Old kwargNew equivalent
enable_profiling=Falseprofiling_engine=gpufl.ProfilingEngine.Monitor
enable_profiling=True (default)profiling_engine=gpufl.ProfilingEngine.PcSampling (the default is now Monitor, so set this explicitly)
enable_perf_scope=Trueprofiling_engine=gpufl.ProfilingEngine.RangeProfiler
remote_config="https://…"backend_url="https://…" (same meaning)

Analyzer

from gpufl.analyzer import GpuFlightSession

session = GpuFlightSession(log_dir, log_prefix="my_app", session_id=None)

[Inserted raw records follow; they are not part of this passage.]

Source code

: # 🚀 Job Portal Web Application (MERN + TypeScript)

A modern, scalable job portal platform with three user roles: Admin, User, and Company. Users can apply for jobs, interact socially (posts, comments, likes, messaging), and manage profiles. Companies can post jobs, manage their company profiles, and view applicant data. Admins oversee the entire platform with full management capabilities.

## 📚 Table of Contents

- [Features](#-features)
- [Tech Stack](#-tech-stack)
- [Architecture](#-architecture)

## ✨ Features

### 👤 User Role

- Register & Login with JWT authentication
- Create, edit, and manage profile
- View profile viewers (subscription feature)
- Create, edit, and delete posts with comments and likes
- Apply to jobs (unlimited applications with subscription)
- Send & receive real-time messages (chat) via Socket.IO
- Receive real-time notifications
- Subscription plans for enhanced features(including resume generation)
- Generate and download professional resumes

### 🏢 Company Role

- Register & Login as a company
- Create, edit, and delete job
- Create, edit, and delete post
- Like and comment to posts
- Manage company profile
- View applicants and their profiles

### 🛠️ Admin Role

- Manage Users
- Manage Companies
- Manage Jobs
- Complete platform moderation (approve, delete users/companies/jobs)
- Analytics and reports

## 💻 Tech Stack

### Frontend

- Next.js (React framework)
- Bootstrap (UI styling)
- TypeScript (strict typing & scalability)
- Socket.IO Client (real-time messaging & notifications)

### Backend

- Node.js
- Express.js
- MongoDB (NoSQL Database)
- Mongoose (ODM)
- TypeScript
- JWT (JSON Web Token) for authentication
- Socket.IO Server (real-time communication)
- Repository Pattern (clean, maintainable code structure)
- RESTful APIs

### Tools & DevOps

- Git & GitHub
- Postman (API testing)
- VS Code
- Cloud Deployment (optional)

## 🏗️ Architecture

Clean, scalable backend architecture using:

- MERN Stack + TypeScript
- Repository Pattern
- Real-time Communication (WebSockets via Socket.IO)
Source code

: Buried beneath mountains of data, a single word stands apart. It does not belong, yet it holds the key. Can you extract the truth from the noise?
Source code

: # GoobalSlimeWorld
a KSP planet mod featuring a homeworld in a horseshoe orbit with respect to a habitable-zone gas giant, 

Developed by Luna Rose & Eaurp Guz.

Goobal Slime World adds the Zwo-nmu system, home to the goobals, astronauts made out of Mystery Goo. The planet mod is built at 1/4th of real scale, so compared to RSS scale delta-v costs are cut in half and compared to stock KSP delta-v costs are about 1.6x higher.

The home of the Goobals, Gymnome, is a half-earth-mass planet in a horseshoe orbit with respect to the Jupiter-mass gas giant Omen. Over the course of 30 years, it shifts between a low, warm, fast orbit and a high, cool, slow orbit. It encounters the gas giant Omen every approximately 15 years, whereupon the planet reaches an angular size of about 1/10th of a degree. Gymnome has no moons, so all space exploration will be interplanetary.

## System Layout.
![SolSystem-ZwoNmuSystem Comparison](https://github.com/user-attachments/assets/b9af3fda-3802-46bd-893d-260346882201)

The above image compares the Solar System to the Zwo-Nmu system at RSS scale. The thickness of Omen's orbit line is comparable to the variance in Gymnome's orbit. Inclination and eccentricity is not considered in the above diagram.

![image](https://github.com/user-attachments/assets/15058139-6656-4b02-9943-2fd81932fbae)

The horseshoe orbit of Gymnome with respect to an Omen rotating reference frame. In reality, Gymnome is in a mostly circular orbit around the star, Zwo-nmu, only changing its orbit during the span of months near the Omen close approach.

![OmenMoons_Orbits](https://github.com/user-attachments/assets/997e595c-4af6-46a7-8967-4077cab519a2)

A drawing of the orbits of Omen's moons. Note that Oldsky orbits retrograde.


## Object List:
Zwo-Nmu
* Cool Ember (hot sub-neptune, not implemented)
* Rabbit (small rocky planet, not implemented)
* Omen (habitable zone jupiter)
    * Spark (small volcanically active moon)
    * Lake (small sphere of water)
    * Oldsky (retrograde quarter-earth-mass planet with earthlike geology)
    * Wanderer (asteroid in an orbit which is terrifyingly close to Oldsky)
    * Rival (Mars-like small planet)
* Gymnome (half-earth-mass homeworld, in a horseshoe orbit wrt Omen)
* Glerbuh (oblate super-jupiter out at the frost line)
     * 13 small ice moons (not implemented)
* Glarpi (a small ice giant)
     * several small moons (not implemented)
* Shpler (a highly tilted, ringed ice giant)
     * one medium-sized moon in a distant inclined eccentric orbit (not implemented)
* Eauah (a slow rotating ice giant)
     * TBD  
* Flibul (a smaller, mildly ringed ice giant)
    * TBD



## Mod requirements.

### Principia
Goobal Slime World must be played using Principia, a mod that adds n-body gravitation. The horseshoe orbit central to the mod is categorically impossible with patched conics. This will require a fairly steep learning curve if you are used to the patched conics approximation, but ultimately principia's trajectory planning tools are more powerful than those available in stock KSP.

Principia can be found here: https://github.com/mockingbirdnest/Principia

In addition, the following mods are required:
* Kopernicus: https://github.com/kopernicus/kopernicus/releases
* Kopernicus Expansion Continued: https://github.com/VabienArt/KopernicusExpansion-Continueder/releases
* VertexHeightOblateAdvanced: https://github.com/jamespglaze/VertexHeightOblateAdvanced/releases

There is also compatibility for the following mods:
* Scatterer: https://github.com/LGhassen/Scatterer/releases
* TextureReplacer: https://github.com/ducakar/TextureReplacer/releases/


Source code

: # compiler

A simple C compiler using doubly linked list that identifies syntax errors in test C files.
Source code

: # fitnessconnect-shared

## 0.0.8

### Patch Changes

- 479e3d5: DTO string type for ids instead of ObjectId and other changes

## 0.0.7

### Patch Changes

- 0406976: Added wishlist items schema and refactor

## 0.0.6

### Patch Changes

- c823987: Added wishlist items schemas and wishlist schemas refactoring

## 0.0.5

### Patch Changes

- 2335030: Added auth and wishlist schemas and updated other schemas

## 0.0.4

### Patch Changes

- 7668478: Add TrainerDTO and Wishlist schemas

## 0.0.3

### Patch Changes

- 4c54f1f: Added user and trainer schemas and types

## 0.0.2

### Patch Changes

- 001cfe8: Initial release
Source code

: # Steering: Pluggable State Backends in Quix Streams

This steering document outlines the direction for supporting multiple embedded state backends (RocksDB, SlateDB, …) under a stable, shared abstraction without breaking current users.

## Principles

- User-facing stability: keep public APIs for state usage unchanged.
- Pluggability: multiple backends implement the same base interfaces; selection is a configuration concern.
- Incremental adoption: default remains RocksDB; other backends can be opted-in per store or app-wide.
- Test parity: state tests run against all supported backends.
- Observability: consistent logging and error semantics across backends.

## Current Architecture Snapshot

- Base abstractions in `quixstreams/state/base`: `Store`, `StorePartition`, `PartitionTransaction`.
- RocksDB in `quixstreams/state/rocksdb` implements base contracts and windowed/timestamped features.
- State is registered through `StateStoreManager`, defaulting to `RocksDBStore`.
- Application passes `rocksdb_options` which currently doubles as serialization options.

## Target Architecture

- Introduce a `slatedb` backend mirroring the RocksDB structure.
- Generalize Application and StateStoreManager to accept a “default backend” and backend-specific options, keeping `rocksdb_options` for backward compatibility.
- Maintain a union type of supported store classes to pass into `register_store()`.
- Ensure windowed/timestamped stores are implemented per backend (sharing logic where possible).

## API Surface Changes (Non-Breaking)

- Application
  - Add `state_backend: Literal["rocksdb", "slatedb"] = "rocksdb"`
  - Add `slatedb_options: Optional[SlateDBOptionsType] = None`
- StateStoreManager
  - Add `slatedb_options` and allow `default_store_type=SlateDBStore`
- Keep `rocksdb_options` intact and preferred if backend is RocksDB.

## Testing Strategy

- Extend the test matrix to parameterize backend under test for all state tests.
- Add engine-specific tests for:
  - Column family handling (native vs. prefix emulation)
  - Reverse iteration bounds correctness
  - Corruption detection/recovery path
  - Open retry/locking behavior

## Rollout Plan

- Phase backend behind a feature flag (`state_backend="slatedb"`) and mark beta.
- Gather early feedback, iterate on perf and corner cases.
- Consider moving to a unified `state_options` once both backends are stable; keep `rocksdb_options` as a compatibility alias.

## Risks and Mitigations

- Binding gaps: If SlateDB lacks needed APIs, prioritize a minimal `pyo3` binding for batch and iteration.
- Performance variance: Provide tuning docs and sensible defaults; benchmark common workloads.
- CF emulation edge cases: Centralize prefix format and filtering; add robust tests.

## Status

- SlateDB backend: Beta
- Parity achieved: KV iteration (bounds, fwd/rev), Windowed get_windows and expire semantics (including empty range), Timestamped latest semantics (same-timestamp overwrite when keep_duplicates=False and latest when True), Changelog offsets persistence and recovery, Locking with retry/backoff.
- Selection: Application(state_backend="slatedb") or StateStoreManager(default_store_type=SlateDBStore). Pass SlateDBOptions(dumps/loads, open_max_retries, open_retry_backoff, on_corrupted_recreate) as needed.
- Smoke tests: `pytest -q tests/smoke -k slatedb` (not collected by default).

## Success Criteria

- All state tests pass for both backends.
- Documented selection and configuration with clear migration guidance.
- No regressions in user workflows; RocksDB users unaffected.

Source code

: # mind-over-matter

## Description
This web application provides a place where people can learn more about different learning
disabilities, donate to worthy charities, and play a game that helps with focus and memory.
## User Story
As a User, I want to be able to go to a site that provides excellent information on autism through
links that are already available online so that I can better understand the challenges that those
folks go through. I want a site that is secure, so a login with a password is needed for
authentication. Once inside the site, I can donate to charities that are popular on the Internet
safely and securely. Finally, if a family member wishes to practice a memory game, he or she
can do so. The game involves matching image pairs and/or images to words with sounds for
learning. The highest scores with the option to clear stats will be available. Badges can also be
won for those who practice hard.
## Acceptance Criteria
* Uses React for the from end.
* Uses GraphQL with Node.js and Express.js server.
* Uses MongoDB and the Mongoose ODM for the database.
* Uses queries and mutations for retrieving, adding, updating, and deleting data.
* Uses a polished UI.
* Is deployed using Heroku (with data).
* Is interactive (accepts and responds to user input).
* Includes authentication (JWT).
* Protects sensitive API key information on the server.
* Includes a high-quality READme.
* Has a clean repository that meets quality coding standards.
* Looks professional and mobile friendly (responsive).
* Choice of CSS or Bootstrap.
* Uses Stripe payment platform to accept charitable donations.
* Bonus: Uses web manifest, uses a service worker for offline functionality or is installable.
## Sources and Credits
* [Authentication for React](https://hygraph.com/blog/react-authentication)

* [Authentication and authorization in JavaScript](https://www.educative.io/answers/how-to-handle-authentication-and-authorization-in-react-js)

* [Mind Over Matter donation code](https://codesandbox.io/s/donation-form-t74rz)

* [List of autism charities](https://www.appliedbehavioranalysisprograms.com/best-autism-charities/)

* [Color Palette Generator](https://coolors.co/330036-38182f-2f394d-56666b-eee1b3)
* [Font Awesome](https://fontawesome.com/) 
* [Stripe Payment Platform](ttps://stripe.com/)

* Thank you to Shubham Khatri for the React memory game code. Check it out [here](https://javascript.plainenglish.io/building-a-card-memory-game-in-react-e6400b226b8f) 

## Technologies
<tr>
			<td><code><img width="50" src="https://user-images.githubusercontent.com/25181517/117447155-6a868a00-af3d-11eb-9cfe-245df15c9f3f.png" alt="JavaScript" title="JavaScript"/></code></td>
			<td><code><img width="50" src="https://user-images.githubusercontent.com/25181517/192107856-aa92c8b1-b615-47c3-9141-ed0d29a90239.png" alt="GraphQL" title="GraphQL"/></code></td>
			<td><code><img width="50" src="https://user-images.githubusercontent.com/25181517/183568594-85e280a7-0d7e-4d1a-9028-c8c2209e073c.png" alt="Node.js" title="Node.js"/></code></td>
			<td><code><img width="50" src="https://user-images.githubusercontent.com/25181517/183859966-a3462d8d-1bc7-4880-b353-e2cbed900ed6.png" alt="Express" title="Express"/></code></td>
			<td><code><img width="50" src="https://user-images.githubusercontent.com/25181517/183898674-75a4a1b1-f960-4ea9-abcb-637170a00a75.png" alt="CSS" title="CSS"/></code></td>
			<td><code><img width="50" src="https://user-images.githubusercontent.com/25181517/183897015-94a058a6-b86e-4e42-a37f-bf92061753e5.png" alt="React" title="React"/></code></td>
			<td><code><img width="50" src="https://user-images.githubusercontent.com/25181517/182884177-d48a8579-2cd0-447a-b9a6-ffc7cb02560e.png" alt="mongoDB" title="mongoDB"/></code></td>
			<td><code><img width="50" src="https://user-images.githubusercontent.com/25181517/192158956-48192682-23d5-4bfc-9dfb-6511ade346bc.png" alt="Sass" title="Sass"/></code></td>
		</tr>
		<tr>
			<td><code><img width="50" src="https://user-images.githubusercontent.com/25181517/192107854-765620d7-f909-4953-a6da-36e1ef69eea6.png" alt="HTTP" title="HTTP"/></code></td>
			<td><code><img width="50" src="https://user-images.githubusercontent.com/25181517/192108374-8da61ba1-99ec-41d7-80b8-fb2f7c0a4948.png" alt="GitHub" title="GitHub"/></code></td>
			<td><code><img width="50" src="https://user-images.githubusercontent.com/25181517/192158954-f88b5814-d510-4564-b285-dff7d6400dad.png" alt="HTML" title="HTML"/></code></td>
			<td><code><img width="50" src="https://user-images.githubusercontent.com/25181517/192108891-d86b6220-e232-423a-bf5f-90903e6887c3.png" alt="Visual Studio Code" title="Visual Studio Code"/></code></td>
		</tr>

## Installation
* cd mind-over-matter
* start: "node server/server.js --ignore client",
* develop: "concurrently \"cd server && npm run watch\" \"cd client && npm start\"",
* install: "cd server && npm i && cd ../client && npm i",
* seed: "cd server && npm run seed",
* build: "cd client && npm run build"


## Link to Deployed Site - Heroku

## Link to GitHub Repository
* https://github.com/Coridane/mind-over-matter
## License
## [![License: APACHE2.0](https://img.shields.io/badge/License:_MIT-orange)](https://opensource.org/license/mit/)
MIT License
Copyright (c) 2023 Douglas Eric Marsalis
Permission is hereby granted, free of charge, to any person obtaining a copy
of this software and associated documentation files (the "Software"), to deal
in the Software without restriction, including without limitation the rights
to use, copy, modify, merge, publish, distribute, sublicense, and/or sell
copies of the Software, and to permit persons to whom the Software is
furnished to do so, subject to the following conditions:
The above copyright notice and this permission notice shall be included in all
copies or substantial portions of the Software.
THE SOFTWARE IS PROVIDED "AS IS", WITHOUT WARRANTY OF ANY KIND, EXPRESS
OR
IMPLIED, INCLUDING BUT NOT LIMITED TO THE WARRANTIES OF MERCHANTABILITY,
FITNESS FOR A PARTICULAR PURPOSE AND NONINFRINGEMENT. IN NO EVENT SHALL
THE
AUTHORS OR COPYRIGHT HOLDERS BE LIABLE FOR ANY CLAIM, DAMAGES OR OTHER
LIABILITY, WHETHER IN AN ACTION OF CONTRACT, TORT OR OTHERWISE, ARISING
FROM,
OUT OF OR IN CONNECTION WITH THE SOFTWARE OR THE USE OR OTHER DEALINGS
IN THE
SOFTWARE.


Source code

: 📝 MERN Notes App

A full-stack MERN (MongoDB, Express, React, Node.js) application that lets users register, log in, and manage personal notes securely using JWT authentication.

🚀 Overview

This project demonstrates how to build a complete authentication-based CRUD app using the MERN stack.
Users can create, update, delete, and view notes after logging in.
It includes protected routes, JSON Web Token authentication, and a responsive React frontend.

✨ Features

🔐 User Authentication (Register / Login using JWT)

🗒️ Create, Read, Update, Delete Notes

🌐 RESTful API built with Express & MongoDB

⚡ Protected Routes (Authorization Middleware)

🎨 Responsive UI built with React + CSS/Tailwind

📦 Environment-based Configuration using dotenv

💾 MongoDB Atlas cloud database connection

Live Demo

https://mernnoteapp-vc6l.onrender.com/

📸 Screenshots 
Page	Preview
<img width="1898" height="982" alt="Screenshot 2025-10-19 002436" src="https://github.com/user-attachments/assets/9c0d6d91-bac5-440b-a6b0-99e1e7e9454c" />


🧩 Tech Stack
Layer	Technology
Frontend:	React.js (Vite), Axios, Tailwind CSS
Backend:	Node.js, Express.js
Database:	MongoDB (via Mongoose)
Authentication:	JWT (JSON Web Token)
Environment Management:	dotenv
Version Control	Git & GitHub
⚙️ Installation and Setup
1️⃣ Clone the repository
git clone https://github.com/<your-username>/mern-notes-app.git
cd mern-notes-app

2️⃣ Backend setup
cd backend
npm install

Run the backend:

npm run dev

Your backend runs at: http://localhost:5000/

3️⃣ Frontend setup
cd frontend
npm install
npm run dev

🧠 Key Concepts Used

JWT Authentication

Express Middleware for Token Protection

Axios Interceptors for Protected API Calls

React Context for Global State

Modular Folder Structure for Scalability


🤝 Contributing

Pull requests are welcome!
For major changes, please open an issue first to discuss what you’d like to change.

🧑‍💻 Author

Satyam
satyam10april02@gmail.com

session.print_summary() # Executive summary
session.inspect_scopes() # Scope timing analysis
session.inspect_hotspots(top_n=5) # Top kernels by GPU time
session.inspect_stalls() # PC sampling stall distribution
session.inspect_profile_samples() # SASS/PC sample details
session.inspect_perf_metrics() # Hardware counter results

Parsed DataFrames

After construction, GpuFlightSession exposes pandas DataFrames:

AttributeDescription
session.kernelsKernel events with timing and occupancy
session.memcpyMemory transfer events
session.scopesProfile sample data (SASS/PC)
session.scope_eventsScope begin/end pairs
session.device_metricsGPU utilization, temp, power samples
session.host_metricsCPU and RAM utilization samples
session.perfHardware performance counter results

Report

from gpufl.report import generate_report, TextReport

# One-liner
text = generate_report(log_dir, log_prefix="my_app", top_n=10, output_path=None)

# Class-based
from gpufl.analyzer import GpuFlightSession
session = GpuFlightSession(log_dir, log_prefix="my_app")
report = TextReport(session, top_n=10)
report.print() # stdout
report.save("report.txt") # file
text = report.generate() # string

Visualization

import gpufl.viz as viz   # v1.0.0+ only — see warning below

viz.init("./logs/*.log")
viz.show()
Broken in v0.1.x

gpufl.viz silently drops every batch row in releases 0.1.0 through 0.1.4 (the data layer was never updated for the columnar wire format the C++ client emits). Use the analyzer for visualization-grade insight until the v1.0.0 rewrite ships. See the Python Analysis guide for the full context.